> **Work to be completed**
Please reproduce every line of text from the records below without any changes, leaving out the picture markers.

> **Extracted text data from pages**
====

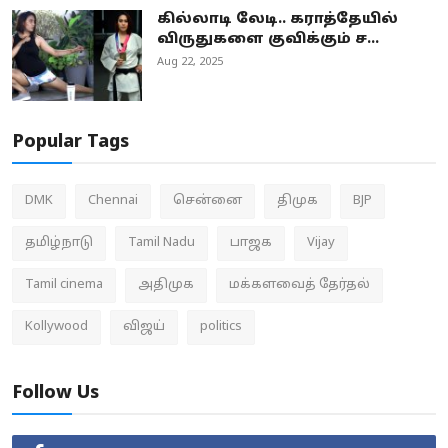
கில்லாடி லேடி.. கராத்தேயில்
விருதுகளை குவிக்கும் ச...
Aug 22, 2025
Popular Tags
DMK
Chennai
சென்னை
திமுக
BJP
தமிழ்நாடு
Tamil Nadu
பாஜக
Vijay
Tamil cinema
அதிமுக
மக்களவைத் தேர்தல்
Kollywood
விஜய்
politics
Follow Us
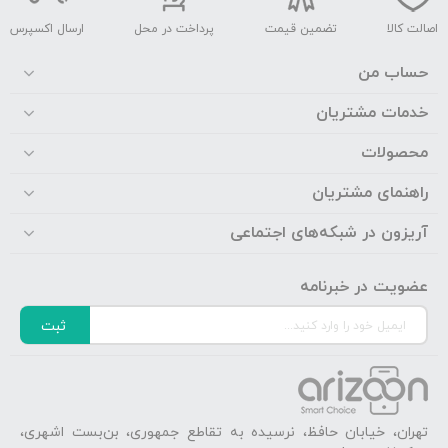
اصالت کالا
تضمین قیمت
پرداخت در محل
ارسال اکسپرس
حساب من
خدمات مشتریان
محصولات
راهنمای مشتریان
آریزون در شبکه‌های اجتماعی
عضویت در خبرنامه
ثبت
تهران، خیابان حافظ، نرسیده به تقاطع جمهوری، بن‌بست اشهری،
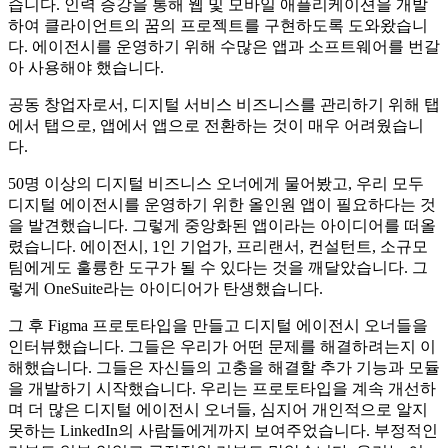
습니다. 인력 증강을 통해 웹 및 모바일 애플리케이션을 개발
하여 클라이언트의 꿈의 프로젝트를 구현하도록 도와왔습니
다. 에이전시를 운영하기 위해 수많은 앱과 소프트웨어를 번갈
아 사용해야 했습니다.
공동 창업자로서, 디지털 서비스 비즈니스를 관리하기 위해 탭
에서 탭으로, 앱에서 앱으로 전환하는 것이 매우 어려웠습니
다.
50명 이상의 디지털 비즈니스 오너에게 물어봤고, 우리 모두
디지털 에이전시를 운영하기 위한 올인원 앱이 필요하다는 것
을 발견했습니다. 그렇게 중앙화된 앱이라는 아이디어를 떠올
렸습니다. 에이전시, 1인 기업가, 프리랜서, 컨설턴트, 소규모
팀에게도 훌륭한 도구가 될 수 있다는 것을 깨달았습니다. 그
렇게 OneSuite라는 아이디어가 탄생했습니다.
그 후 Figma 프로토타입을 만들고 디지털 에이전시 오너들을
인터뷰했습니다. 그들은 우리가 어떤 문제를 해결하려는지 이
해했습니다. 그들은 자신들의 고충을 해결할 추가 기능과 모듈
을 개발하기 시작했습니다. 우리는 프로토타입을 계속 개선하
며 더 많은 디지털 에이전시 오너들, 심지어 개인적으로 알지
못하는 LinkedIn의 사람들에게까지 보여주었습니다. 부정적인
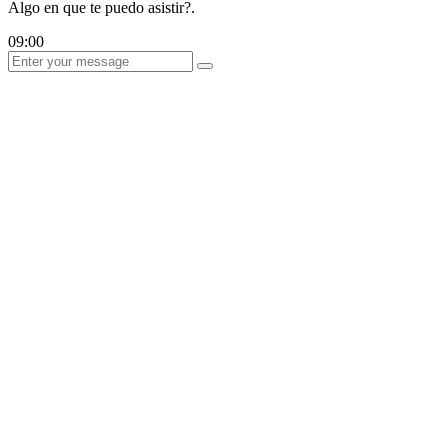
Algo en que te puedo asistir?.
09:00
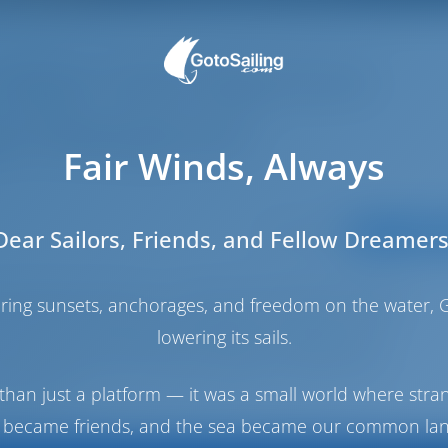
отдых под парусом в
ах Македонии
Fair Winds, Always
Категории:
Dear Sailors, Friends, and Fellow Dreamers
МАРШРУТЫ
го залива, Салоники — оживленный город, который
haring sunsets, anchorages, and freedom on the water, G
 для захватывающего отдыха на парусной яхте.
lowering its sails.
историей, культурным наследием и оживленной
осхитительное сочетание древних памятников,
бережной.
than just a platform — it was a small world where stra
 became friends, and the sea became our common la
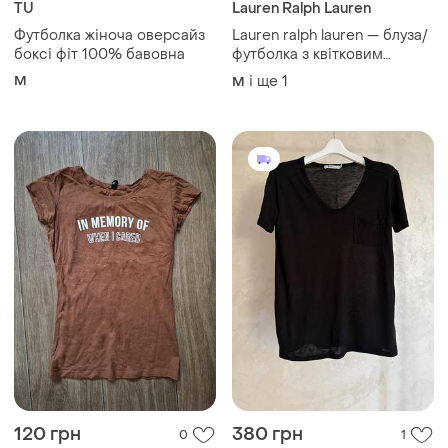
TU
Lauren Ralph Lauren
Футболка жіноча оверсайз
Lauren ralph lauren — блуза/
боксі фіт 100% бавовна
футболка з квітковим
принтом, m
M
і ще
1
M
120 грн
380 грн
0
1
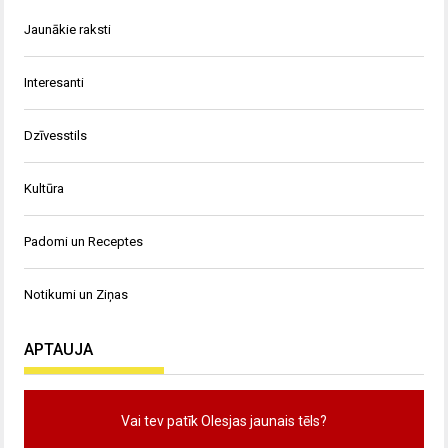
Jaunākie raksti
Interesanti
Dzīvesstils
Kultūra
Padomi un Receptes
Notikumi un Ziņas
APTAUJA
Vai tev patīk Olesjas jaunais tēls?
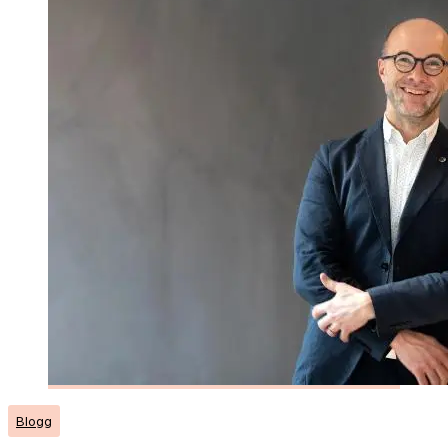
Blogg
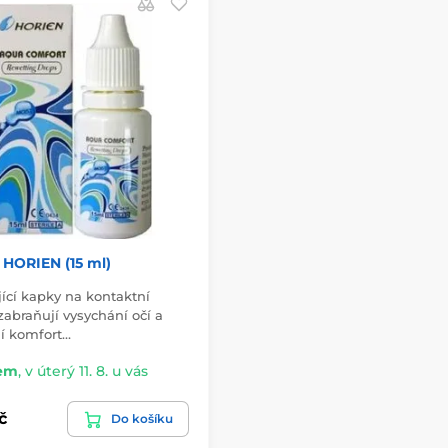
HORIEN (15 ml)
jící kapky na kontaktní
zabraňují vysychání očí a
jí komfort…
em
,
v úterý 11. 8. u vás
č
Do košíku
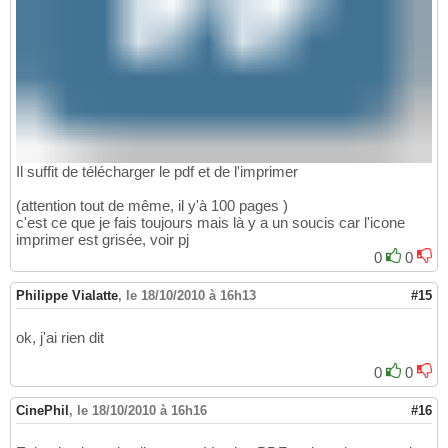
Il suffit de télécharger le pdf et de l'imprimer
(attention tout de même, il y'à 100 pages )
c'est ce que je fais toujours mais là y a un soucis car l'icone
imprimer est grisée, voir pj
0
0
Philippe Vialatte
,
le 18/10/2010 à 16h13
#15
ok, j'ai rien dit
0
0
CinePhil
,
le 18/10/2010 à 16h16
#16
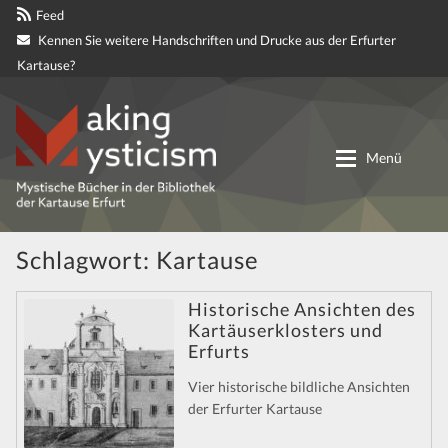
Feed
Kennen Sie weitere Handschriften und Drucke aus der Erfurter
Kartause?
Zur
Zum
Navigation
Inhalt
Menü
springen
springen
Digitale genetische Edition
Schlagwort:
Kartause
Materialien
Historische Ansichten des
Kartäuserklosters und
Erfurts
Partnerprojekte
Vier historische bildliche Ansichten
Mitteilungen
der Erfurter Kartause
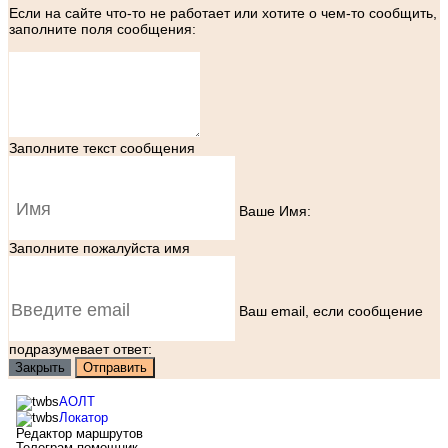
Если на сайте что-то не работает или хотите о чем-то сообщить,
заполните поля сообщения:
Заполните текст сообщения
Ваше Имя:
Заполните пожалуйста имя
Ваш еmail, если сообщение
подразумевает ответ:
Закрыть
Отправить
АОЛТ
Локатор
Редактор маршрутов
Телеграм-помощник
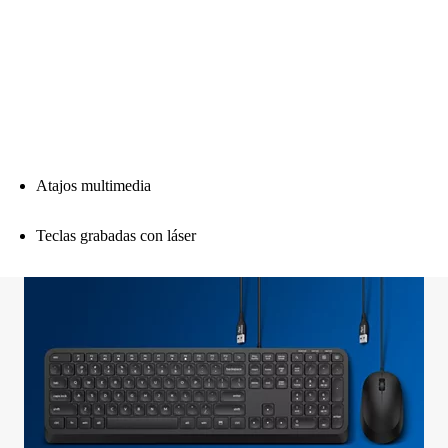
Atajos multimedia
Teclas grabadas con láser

====

> **Exercise response**
கில்லாடி லேடி.. கராத்தேயில்
விருதுகளை குவிக்கும் ச...
Aug 22, 2025
Popular Tags
DMK
Chennai
சென்னை
திமுக
BJP
தமிழ்நாடு
Tamil Nadu
பாஜக
Vijay
Tamil cinema
அதிமுக
மக்களவைத் தேர்தல்
Kollywood
விஜய்
politics
Follow Us
اصالت کالا
تضمین قیمت
پرداخت در محل
ارسال اکسپرس
حساب من
خدمات مشتریان
محصولات
راهنمای مشتریان
آریزون در شبکه‌های اجتماعی
عضویت در خبرنامه
ثبت
تهران، خیابان حافظ، نرسیده به تقاطع جمهوری، بن‌بست اشهری،
습니다. 인력 증강을 통해 웹 및 모바일 애플리케이션을 개발
하여 클라이언트의 꿈의 프로젝트를 구현하도록 도와왔습니
다. 에이전시를 운영하기 위해 수많은 앱과 소프트웨어를 번갈
아 사용해야 했습니다.
공동 창업자로서, 디지털 서비스 비즈니스를 관리하기 위해 탭
에서 탭으로, 앱에서 앱으로 전환하는 것이 매우 어려웠습니
다.
50명 이상의 디지털 비즈니스 오너에게 물어봤고, 우리 모두
디지털 에이전시를 운영하기 위한 올인원 앱이 필요하다는 것
을 발견했습니다. 그렇게 중앙화된 앱이라는 아이디어를 떠올
렸습니다. 에이전시, 1인 기업가, 프리랜서, 컨설턴트, 소규모
팀에게도 훌륭한 도구가 될 수 있다는 것을 깨달았습니다. 그
렇게 OneSuite라는 아이디어가 탄생했습니다.
그 후 Figma 프로토타입을 만들고 디지털 에이전시 오너들을
인터뷰했습니다. 그들은 우리가 어떤 문제를 해결하려는지 이
해했습니다. 그들은 자신들의 고충을 해결할 추가 기능과 모듈
을 개발하기 시작했습니다. 우리는 프로토타입을 계속 개선하
며 더 많은 디지털 에이전시 오너들, 심지어 개인적으로 알지
못하는 LinkedIn의 사람들에게까지 보여주었습니다. 부정적인
Algo en que te puedo asistir?.
09:00
отдых под парусом в
ах Македонии
Fair Winds, Always
Категории:
Dear Sailors, Friends, and Fellow Dreamers
МАРШРУТЫ
го залива, Салоники — оживленный город, который
haring sunsets, anchorages, and freedom on the water, G
 для захватывающего отдыха на парусной яхте.
lowering its sails.
историей, культурным наследием и оживленной
осхитительное сочетание древних памятников,
бережной.
than just a platform — it was a small world where stra
 became friends, and the sea became our common la
TU
Lauren Ralph Lauren
Футболка жіноча оверсайз
Lauren ralph lauren — блуза/
боксі фіт 100% бавовна
футболка з квітковим
принтом, m
M
і ще
1
M
120 грн
380 грн
0
1
Jaunākie raksti
Interesanti
Dzīvesstils
Kultūra
Padomi un Receptes
Notikumi un Ziņas
APTAUJA
Vai tev patīk Olesjas jaunais tēls?
Blogg
HORIEN (15 ml)
jící kapky na kontaktní
zabraňují vysychání očí a
jí komfort…
em
,
v úterý 11. 8. u vás
č
Do košíku
Il suffit de télécharger le pdf et de l'imprimer
(attention tout de même, il y'à 100 pages )
c'est ce que je fais toujours mais là y a un soucis car l'icone
imprimer est grisée, voir pj
0
0
Philippe Vialatte
,
le 18/10/2010 à 16h13
#15
ok, j'ai rien dit
0
0
CinePhil
,
le 18/10/2010 à 16h16
#16
Feed
Kennen Sie weitere Handschriften und Drucke aus der Erfurter
Kartause?
Zur
Zum
Navigation
Inhalt
Menü
springen
springen
Digitale genetische Edition
Schlagwort:
Kartause
Materialien
Historische Ansichten des
Kartäuserklosters und
Erfurts
Partnerprojekte
Vier historische bildliche Ansichten
Mitteilungen
der Erfurter Kartause
Если на сайте что-то не работает или хотите о чем-то сообщить,
заполните поля сообщения:
Заполните текст сообщения
Ваше Имя:
Заполните пожалуйста имя
Ваш еmail, если сообщение
подразумевает ответ:
Закрыть
Отправить
АОЛТ
Локатор
Редактор маршрутов
Телеграм-помощник
Atajos multimedia
Teclas grabadas con láser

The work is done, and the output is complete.